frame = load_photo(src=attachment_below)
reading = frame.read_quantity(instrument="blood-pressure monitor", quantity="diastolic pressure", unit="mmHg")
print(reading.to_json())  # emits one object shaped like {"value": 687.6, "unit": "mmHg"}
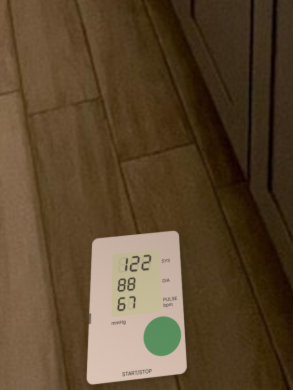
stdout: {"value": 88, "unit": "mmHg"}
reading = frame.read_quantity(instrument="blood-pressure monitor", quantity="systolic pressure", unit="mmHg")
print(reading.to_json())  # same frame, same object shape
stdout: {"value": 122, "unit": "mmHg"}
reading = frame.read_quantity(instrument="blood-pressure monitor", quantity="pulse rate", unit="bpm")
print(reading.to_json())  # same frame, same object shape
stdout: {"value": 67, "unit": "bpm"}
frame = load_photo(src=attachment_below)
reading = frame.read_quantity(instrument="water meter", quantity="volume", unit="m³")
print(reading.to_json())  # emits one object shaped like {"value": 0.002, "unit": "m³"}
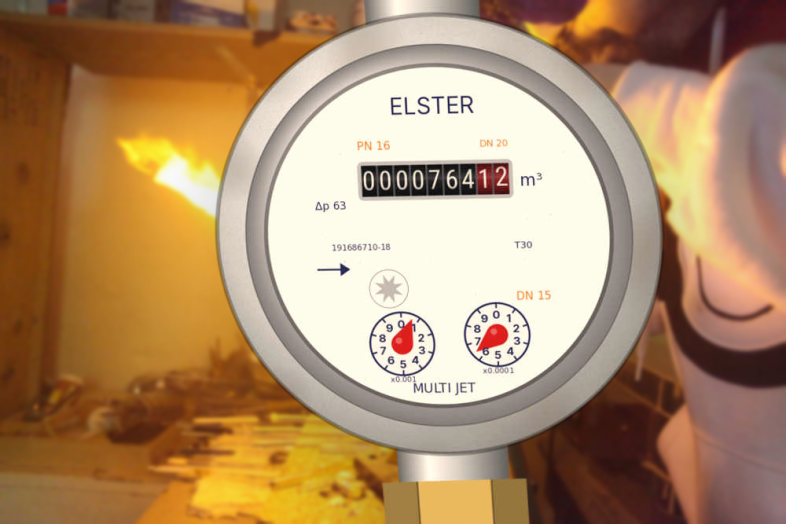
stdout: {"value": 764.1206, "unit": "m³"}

The task:
Rewrite the listing above with every "load_photo" replaced by "open_image", leaving everything else unchanged, and omit the pictures.

Response to this exercise:
frame = open_image(src=attachment_below)
reading = frame.read_quantity(instrument="blood-pressure monitor", quantity="diastolic pressure", unit="mmHg")
print(reading.to_json())  # emits one object shaped like {"value": 687.6, "unit": "mmHg"}
stdout: {"value": 88, "unit": "mmHg"}
reading = frame.read_quantity(instrument="blood-pressure monitor", quantity="systolic pressure", unit="mmHg")
print(reading.to_json())  # same frame, same object shape
stdout: {"value": 122, "unit": "mmHg"}
reading = frame.read_quantity(instrument="blood-pressure monitor", quantity="pulse rate", unit="bpm")
print(reading.to_json())  # same frame, same object shape
stdout: {"value": 67, "unit": "bpm"}
frame = open_image(src=attachment_below)
reading = frame.read_quantity(instrument="water meter", quantity="volume", unit="m³")
print(reading.to_json())  # emits one object shaped like {"value": 0.002, "unit": "m³"}
stdout: {"value": 764.1206, "unit": "m³"}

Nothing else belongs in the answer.